**TRAVAIL DEMANDÉ**.
(1) D'après l'article sur Fabien Cloutier, pourquoi l'humoriste affirme-t-il ne pas être loin de son spectacle ? Répondez en une à trois phrases.
(2) Recopiez fidèlement le passage de l'article sur Fabien Cloutier qui commence aux mots « Le stationnement est » et arrêtez-vous après les mots « servant de loge. ».

**PASSAGE CITÉ**.

──────

Fabien Cloutier en toute délicatesse

Rencontre en Crocs, au-delà du personnage.

Le stationnement est désert devant le centre communautaire de Saint-Marc-des-Carrières, une bourgade de 2 800 âmes perdue à mi-chemin entre Trois-Rivières et Québec. Pour la plupart du monde, Saint-Marc n’est qu’une pancarte croisée sur l’autoroute 40. Mais jeudi, le village était l’escale d’un spectacle de l’humoriste/dramaturge/comédien/auteur Fabien Cloutier, en rodage depuis quelques mois de son prochain et deuxième one man show intitulé Délicat.

En fait, il n’y a que deux voitures dans le stationnement exposé aux bourrasques de fin de tempête : celle de l’hôte des lieux et celle de Fabien Cloutier.

Le premier termine d’installer environ 200 chaises dans la grande salle, l’autre termine de souper dans une pièce au fond servant de loge.

Fabien Cloutier m’accueille en vêtements décontractés et en Crocs avant de s’échouer dans un sofa en face de moi.

Il achève une série de spectacles préparatoires, à l’aube d’une tournée provinciale qui s’ébranlera sous peu aux quatre coins de la province. Il vient aussi de sortir un recueil de chroniques intitulé L’allégorie du tiroir à ustensiles (Lux Éditeur, deuxième ouvrage du genre qui cartonne en librairie). C’est sans compter ses rôles à la télévision et passages appréciés au micro de Paul Arcand.  Bref, notre Léo national ne chôme pas.

« Je suis pas loin de mon show. La réception est bonne », tranche-il, se remémorant celui donné au mythique Vieux Clocher de Magog, dont le l’accueil chaleureux lui a servi de baromètre réconfortant.

Portrait photo de Fabien Cloutier.

Même si le spectacle achève de prendre forme, Fabien Cloutier se permet encore de casser du nouveau matériel. Ce soir, il essayera une ou deux minutes de contenu neuf.

Lors de son premier one man show d’humour, Assume, il n’avait pas rodé autant ses numéros en salle avant de se lancer. Par déformation professionnelle, peut-être, pour cet habitué du théâtre où l’on se lance rapidement dans le bain devant public.

──────

**DONNÉES FOURNIES**.
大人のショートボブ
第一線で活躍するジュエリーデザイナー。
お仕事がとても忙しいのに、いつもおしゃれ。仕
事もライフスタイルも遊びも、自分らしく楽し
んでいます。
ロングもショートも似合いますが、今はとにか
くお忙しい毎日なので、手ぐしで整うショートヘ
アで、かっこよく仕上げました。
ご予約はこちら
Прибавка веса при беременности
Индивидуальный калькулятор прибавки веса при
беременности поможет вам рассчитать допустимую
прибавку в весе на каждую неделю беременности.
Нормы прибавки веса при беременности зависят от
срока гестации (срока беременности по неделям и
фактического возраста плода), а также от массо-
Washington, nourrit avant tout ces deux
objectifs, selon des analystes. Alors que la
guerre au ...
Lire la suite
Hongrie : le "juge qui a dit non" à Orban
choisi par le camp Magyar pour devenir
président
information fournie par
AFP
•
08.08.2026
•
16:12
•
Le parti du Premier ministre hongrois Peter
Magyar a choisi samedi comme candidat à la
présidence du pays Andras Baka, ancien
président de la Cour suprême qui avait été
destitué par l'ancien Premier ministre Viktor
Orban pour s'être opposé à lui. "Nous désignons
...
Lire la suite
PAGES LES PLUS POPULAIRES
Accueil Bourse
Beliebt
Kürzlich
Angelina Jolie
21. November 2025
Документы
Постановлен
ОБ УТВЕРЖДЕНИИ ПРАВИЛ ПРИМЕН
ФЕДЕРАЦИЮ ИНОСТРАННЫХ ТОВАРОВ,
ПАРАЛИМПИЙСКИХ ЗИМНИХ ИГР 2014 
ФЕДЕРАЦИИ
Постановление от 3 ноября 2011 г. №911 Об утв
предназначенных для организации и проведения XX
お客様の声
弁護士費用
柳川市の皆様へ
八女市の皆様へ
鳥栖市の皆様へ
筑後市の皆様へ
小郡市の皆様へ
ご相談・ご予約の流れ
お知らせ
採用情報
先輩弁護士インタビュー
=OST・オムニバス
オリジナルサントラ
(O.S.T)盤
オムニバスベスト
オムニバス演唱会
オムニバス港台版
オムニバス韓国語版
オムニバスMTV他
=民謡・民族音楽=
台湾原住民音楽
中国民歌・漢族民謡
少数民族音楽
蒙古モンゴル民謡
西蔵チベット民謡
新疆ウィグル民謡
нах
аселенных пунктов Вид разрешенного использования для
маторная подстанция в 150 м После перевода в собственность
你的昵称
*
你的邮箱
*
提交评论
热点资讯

──────

**LISTE DES SOLUTIONS**.
(1) Il estime que la réception de son spectacle est bonne. Il pense notamment à la représentation donnée au Vieux Clocher de Magog, dont l'accueil chaleureux lui a servi de baromètre réconfortant.

(2)
Le stationnement est désert devant le centre communautaire de Saint-Marc-des-Carrières, une bourgade de 2 800 âmes perdue à mi-chemin entre Trois-Rivières et Québec. Pour la plupart du monde, Saint-Marc n’est qu’une pancarte croisée sur l’autoroute 40. Mais jeudi, le village était l’escale d’un spectacle de l’humoriste/dramaturge/comédien/auteur Fabien Cloutier, en rodage depuis quelques mois de son prochain et deuxième one man show intitulé Délicat.

En fait, il n’y a que deux voitures dans le stationnement exposé aux bourrasques de fin de tempête : celle de l’hôte des lieux et celle de Fabien Cloutier.

Le premier termine d’installer environ 200 chaises dans la grande salle, l’autre termine de souper dans une pièce au fond servant de loge.